■ **Problem description**: Please set down the whole passage on why it matters how models learn, word for word and with nothing left out.

Why does it matter how models learn?

The rapid advance of large language models has raised a fundamental question that is surprisingly difficult to answer: why does a model behave the way it does? Modern transformers are trained on vast datasets, and they develop capabilities whose origins are poorly understood. This matters for AI reliability and safety. If we cannot explain where a capability comes from, we cannot reliably predict when it will appear, how it will behave out of distribution, or whether it might emerge from training data in unexpected ways.

Rather than studying billion-parameter models that are expensive to train and almost impossible to interpret, we study the smallest model that still exhibits the behaviour we care about. This allows us to control every variable, including the training data, the model architecture, and the training procedure, and we vary one thing at a time.

■ **Information shown**:
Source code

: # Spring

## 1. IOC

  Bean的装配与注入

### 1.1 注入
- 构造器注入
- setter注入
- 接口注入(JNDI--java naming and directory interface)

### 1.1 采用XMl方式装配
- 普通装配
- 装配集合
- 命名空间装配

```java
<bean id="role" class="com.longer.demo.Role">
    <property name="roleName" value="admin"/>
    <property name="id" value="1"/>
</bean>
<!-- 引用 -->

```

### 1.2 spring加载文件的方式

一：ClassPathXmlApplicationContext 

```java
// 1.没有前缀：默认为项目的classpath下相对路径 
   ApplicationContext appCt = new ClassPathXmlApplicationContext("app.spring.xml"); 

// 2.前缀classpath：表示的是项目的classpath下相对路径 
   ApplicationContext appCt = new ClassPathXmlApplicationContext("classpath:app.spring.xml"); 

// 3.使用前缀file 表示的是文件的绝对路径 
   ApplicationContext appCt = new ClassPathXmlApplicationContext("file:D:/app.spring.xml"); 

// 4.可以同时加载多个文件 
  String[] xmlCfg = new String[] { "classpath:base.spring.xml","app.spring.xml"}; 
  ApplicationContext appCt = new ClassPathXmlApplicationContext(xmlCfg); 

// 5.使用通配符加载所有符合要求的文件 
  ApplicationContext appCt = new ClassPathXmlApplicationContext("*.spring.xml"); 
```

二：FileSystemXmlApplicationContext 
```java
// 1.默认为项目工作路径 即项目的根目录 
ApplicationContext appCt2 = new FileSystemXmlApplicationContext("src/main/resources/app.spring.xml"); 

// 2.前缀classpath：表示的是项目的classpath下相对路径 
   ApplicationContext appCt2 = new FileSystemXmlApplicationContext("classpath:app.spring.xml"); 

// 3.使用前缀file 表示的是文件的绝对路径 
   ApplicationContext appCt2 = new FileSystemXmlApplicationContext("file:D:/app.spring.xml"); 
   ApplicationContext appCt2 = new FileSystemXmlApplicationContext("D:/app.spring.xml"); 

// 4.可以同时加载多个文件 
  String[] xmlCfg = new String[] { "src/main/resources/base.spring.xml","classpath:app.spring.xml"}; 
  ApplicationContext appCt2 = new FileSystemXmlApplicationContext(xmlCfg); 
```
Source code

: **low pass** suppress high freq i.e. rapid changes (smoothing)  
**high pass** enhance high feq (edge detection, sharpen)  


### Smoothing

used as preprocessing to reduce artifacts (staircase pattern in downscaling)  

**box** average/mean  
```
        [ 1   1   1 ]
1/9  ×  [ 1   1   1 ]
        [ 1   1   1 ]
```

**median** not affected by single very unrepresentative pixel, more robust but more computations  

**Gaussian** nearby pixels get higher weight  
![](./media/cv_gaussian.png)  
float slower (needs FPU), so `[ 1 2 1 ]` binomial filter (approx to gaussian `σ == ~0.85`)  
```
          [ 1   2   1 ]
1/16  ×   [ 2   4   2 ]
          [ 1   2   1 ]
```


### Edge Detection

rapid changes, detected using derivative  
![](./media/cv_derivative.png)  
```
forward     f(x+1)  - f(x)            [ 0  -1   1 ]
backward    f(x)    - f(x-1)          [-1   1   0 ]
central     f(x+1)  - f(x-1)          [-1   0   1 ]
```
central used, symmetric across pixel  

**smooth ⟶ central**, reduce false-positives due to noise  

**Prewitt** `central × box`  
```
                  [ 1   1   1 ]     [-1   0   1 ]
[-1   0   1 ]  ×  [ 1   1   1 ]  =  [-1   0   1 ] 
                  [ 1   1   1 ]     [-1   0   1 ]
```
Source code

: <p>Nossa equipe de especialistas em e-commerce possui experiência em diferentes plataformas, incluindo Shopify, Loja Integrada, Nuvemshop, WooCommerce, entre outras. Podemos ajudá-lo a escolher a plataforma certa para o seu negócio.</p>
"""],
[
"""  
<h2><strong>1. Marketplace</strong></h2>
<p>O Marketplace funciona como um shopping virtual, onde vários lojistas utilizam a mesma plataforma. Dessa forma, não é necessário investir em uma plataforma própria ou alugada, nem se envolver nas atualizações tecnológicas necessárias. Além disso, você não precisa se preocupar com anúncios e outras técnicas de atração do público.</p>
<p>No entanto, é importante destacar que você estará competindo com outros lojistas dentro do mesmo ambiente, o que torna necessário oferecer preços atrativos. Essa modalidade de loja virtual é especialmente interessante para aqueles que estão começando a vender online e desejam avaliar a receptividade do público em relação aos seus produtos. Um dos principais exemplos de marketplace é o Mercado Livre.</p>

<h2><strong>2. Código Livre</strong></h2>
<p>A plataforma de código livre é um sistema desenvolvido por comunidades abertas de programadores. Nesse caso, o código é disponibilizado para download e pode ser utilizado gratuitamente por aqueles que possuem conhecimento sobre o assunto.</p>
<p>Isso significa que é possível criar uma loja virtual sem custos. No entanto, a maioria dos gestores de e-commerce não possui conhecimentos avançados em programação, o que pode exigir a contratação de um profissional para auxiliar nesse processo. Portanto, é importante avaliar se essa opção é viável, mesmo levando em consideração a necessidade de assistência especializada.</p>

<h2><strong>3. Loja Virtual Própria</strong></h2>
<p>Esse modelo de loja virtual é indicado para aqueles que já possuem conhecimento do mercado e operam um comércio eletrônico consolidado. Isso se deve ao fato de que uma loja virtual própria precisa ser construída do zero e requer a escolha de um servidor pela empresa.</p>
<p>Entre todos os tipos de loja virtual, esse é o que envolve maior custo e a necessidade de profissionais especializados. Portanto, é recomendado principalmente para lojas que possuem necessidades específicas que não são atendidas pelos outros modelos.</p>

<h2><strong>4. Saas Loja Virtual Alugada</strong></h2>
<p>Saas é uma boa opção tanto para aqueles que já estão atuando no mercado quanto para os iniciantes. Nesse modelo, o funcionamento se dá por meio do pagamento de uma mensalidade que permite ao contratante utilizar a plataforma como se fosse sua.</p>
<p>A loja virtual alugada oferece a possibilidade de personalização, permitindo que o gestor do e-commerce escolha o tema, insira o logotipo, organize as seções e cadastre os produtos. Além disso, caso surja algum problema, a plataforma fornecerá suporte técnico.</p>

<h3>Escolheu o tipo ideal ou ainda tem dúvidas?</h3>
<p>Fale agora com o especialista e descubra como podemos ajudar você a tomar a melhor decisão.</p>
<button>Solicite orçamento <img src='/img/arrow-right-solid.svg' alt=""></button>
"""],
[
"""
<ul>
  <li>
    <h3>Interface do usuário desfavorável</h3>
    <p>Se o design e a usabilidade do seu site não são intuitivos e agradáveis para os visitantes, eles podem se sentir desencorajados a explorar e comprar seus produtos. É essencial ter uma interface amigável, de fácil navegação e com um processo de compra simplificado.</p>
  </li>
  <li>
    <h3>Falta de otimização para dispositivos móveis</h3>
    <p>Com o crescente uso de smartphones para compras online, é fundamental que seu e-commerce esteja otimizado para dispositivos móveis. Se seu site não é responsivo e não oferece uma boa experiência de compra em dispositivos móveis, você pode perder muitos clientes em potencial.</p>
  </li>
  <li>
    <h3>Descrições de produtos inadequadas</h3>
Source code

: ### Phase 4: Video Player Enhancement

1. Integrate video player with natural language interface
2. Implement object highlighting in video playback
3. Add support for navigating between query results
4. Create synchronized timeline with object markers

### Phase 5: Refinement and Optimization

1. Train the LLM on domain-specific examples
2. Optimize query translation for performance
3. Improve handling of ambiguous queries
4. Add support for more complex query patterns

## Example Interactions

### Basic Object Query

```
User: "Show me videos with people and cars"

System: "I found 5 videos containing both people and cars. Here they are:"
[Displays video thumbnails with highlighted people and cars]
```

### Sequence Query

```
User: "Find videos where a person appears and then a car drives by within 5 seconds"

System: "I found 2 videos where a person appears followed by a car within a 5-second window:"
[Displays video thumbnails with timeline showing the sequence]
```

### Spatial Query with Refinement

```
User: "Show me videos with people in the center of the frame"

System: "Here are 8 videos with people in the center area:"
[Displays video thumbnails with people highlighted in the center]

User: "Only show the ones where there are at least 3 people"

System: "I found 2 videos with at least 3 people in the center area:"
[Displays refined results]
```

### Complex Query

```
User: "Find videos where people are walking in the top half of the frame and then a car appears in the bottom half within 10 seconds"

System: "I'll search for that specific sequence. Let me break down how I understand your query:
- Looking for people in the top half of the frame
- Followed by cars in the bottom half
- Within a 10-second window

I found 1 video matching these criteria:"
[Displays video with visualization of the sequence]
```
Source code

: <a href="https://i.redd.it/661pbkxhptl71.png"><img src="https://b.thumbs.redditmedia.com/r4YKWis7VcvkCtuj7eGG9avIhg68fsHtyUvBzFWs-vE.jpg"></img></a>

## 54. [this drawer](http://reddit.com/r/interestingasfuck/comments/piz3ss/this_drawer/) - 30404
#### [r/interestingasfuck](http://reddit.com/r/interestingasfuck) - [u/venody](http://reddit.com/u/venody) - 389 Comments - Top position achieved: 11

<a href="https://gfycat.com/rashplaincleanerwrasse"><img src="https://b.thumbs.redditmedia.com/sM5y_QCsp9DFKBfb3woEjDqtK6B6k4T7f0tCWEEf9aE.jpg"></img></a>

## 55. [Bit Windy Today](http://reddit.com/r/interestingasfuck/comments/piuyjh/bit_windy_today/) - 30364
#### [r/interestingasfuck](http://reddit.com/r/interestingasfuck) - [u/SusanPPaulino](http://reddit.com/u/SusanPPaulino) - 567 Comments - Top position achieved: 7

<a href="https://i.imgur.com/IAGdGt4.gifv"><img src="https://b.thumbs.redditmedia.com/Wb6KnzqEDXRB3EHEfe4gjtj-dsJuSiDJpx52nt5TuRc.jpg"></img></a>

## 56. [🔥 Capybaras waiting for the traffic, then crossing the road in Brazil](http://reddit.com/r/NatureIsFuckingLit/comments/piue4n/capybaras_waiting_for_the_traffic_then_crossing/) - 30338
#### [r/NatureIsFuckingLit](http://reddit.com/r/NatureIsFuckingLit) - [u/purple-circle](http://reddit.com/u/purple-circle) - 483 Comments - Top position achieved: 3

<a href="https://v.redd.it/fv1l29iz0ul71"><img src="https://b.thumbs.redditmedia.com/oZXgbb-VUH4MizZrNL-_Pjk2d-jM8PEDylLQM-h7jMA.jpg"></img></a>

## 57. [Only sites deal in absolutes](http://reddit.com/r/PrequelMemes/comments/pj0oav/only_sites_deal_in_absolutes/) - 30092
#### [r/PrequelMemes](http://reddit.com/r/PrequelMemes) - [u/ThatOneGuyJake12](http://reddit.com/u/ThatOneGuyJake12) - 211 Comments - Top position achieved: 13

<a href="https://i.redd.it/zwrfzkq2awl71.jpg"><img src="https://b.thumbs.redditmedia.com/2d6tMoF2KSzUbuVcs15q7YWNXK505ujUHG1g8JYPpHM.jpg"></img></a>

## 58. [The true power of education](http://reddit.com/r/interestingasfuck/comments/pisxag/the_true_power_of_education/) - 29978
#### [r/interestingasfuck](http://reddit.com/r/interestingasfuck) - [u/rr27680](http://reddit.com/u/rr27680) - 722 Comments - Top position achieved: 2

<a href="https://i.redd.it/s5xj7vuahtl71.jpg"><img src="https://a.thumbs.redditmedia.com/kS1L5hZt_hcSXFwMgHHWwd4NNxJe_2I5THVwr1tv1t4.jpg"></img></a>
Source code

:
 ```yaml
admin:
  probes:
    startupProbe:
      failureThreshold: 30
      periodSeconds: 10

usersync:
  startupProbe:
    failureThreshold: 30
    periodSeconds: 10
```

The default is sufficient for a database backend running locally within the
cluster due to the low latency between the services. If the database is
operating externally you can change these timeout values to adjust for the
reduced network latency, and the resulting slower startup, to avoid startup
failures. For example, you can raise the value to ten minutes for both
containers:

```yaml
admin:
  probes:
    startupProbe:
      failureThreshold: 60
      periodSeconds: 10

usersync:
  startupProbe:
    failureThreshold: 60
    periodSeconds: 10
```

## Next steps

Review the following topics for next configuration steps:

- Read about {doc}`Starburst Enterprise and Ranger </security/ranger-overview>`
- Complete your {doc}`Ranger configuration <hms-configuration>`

■ **Solution**:
Why does it matter how models learn?

The rapid advance of large language models has raised a fundamental question that is surprisingly difficult to answer: why does a model behave the way it does? Modern transformers are trained on vast datasets, and they develop capabilities whose origins are poorly understood. This matters for AI reliability and safety. If we cannot explain where a capability comes from, we cannot reliably predict when it will appear, how it will behave out of distribution, or whether it might emerge from training data in unexpected ways.

Rather than studying billion-parameter models that are expensive to train and almost impossible to interpret, we study the smallest model that still exhibits the behaviour we care about. This allows us to control every variable, including the training data, the model architecture, and the training procedure, and we vary one thing at a time.